As the closest MGM-owned casino hotel property to the Park and the T Mobile Arena, the Monte Carlo has been selected to undergo a two-year, $450 million makeover that will create a new luxury property to be known as ‘Park MGM’. Work will begin this year and be completed by the end of 2018 it has been announced.
The design of Park MGM, a 2,700-room luxury property, will apparently build on the property’s history, incorporating European design influences while retaining a branding connection to The Park. No one can say a refurbishment isn’t overdue as the guest rooms and some other areas of the Monte Carlo have become tired and dated, after all it was built in 1996. This announcement is also reflective of the buoyant feeling about the town with the market doing better and visitor numbers rising again at last.
Apparently the hotel won’t close during the project and workers will work floor by floor during the course of construction. Some public areas may have to be closed though as work progresses. Look out for some potentially exciting deals then. You can often get rooms for next to nothing when building work is in progress and how often are you in your room anyway during a trip to Vegas?

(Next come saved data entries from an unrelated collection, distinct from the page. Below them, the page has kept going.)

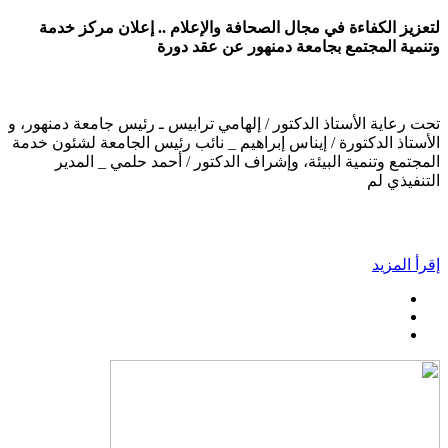
لتعزيز الكفاءة في مجال الصحافة والإعلام .. إعلان مركز خدمة
وتنمية المجتمع بجامعة دمنهور عن عقد دورة
تحت رعاية الأستاذ الدكتور / إلهامي ترابيس ـ رئيس جامعة دمنهور، و
الأستاذ الدكتورة / إيناس إبراهيم _ نائب رئيس الجامعة لشئون خدمة
المجتمع وتنمية البيئة، وإشراف الدكتور / أحمد حلمي _ المدير
التنفيذي لم
إقرأ المزيد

By way of Monte Carlo history – the 32-story property opened in June 1996, shortly after the Stratosphere. The property eliminated the “00” on its roulette wheels, giving players a slight advantage (smaller disadvantage) by using the 37-pocket wheel as used in the French European version of the game.

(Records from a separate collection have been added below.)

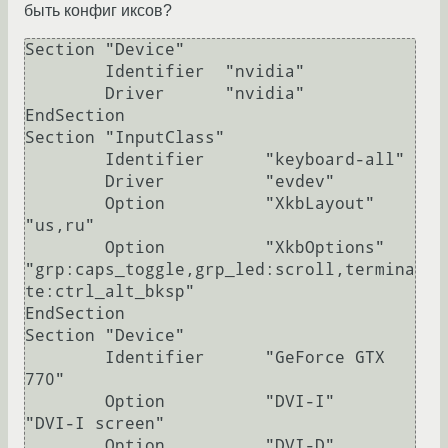
быть конфиг иксов?
Section "Device"

        Identifier  "nvidia"

        Driver      "nvidia"

EndSection

Section "InputClass"

        Identifier      "keyboard-all"

        Driver          "evdev"

        Option          "XkbLayout"     
"us,ru"

        Option          "XkbOptions"    
"grp:caps_toggle,grp_led:scroll,termina
te:ctrl_alt_bksp"

EndSection

Section "Device"

        Identifier      "GeForce GTX 
770"

        Option          "DVI-I"         
"DVI-I screen"

        Option          "DVI-D"         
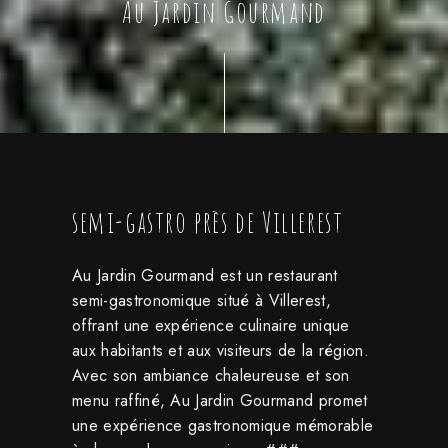
Au Jardin Gourmand
semi-gastro près de Villerest
Au Jardin Gourmand est un restaurant
semi-gastronomique situé à Villerest,
offrant une expérience culinaire unique
aux habitants et aux visiteurs de la région.
Avec son ambiance chaleureuse et son
menu raffiné, Au Jardin Gourmand promet
une expérience gastronomique mémorable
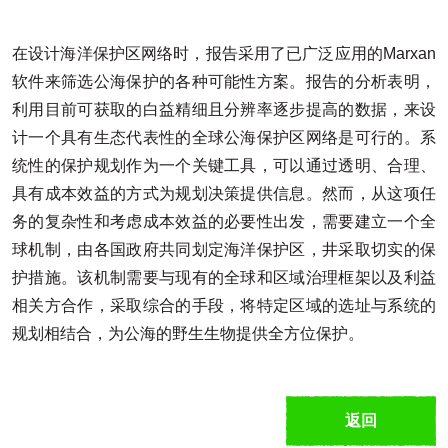
在设计海洋保护区网络时，报告采用了已广泛应用的Marxan
软件来筛选公海保护的各种可能性方案。报告的分析表明，
利用目前可获取的白益精细且分辨率逐步提高的数据，来设
计一个具有生态代表性的全球公海保护区网络是可行的。系
统性的保护规划作为一个关键工具，可以通过透明、合理、
具有成本效益的方式为规划决策提供信息。然而，从这项任
务的复杂性和考虑成本效益的必要性出发，需要建立一个全
球机制，由各国政府共同划定海洋保护区，井采取切实的保
护措施。该机制需要与现有的全球和区域治理框架以及利益
相关方合作，采取综合的手段，将特定区域的选址与系统的
规划相结合，为公海的野生生物提供全方位保护。
返回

The property was closed for a while in January 2008, following a fire on the top six floors of the building apparently caused by construction workers whilst welding. The property said damage and lost business totaled $100 million. A year after the fire, the Monte Carlo made two big changes: MGM Resorts converted the top floor to Hotel32, branded as an ultra-luxury boutique hotel with 50 lofts and an exclusive lounge, and at the end of 2009, the hotel became connected to the newly opened CityCenter complex via the Aria Express tram.
I have my reservations about this. The Monte Carlo fills something of a niche in the market. It is very affordable (if you said cheap I wouldn’t disagree) yet is very well located. Aria is right at the top end of the market in terms of price. Monte Carlo doesn’t just sit right next to it, it’s connected to it and the free tram service to Aria, Crystals and Bellagio. For the savvy traveller it’s a way of staying right in the heart of the action at a fraction of the price. I’ve also always found the staff to be pleasant and down to earth and there’s a food court with very sensible prices including a MacDonald’s. Will that continue when room rates escalate and the new breed of visitor demands different things from the property? Every property can’t be the same, there needs to be a variation both in price and what is offered.

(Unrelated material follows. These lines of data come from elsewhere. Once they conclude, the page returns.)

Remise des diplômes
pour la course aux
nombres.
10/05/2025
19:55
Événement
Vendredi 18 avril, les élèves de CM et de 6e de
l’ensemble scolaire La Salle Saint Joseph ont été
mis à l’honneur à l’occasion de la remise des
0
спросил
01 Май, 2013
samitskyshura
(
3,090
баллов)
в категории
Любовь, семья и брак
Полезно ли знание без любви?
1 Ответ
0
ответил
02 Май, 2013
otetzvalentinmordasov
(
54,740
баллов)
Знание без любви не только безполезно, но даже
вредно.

If the price does go through the roof (which, after all, is the usual by product of a lot of money being spent on something) we’ll have to look elsewhere for our bargain hostelry in that part of the Strip. NYNY might come in to its own – located next door and very close to the Park and the T Mobile Arena – this move may have the curious effect of promoting the Monte Carlo’s neighbour. Also owned by MGM it already has one of the best pubs in town – Nine Fine Irishmen. I wasn’t that keen on the hotel when I stayed at NYNY but if it becomes better value for money than everything around it we might be happy to overlook its other shortcomings. Watch this space!